(What the task requires):
From the determinism guide below, reproduce word for word the passage that begins at the words "export SOURCE_DATE_EPOCH=1577836800 #" and stops after the words "the current time.".

(Text shown):
** START **
Determinism Guide¶
Why determinism matters: Byte-identical audit outputs are critical for regulatory compliance and reproducible research. This guide explains how to achieve deterministic audits and troubleshoot non-determinism.
Contents¶
- Why Determinism Matters
- Quick Start
- Environment Setup
- Validation
- Common Pitfalls
- Debugging Non-Determinism
- CI/CD Integration
- Advanced Topics
Why Determinism Matters¶
Regulatory Compliance¶
Regulators require byte-identical audit outputs to verify:
- No hidden randomness
- No tampering
- Reproducible results across time and environments
Example scenario: A bank submits an audit in January. In March, a regulator asks to reproduce it. The audit must produce the exact same PDF hash or the submission is invalid.
Scientific Reproducibility¶
Researchers need deterministic outputs to:
- Verify published results
- Compare methods fairly
- Build on prior work with confidence
Production Debugging¶
Teams need deterministic outputs to:
- Reproduce bugs in production
- Verify fixes work correctly
- Compare model versions fairly
Quick Start¶
Minimal Example¶
from glassalpha import audit_from_config
from pathlib import Path
# Run audit with explicit seed
result = audit_from_config(
config_path="audit_config.yaml",
output_path="audit.pdf",
seed=42 # Explicit seed ensures determinism
)
# Verify determinism with validation tool
from glassalpha.utils.determinism_validator import validate_audit_determinism
report = validate_audit_determinism(
config_path=Path("audit_config.yaml"),
runs=3,
seed=42,
)
print(f"Deterministic: {report.is_deterministic}")
print(f"Summary: {report.summary}")
CLI Example¶
# Set deterministic environment
export SOURCE_DATE_EPOCH=1577836800
export PYTHONHASHSEED=42
export OMP_NUM_THREADS=1
export OPENBLAS_NUM_THREADS=1
export MKL_NUM_THREADS=1
# Run audit with seed
glassalpha audit \
--config audit_config.yaml \
--out audit.pdf \
--seed 42
# Verify hash matches
sha256sum audit.pdf
Environment Setup¶
Required Environment Variables¶
# Core determinism (required)
export SOURCE_DATE_EPOCH=1577836800 # Fixed timestamp (Jan 1, 2020 UTC)
export PYTHONHASHSEED=42 # Dict/set ordering
# Numerical determinism (required)
export OMP_NUM_THREADS=1 # OpenMP threading
export OPENBLAS_NUM_THREADS=1 # OpenBLAS threading
export MKL_NUM_THREADS=1 # MKL threading
# Optional (recommended)
export TZ=UTC # Fixed timezone
export MPLBACKEND=Agg # Non-interactive matplotlib
export GLASSALPHA_DETERMINISTIC=1 # Strict mode
Why Each Variable Matters¶
SOURCE_DATE_EPOCH: Overrides timestamps in PDF metadata and manifests. Without this, every run embeds the current time.
** END **
(Dataset records):
** START **
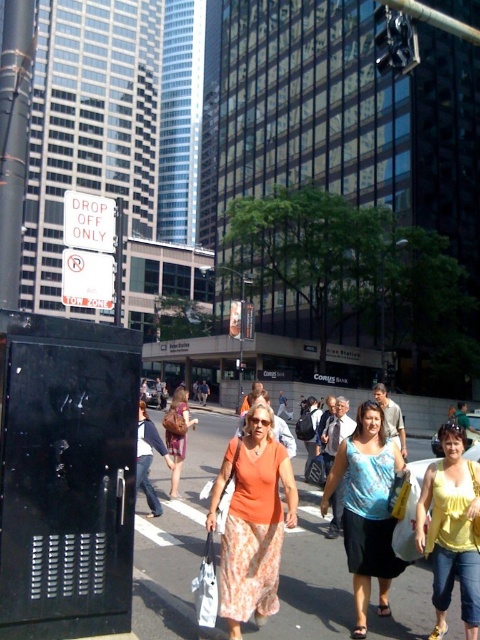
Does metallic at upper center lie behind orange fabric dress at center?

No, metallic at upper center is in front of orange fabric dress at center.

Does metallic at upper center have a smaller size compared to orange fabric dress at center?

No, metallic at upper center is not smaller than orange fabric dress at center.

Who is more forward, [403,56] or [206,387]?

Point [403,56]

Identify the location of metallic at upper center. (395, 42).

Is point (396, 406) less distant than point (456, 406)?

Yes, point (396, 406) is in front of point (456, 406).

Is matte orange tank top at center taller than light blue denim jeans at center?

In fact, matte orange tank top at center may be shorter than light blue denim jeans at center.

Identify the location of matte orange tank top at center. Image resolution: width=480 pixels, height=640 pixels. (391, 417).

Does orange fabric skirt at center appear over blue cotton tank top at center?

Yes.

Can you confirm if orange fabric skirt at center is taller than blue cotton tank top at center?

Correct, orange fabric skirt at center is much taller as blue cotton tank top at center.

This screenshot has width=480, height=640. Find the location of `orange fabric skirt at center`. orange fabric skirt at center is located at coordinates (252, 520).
** END **
(Exercise answer):
export SOURCE_DATE_EPOCH=1577836800 # Fixed timestamp (Jan 1, 2020 UTC)
export PYTHONHASHSEED=42 # Dict/set ordering
# Numerical determinism (required)
export OMP_NUM_THREADS=1 # OpenMP threading
export OPENBLAS_NUM_THREADS=1 # OpenBLAS threading
export MKL_NUM_THREADS=1 # MKL threading
# Optional (recommended)
export TZ=UTC # Fixed timezone
export MPLBACKEND=Agg # Non-interactive matplotlib
export GLASSALPHA_DETERMINISTIC=1 # Strict mode
Why Each Variable Matters¶
SOURCE_DATE_EPOCH: Overrides timestamps in PDF metadata and manifests. Without this, every run embeds the current time.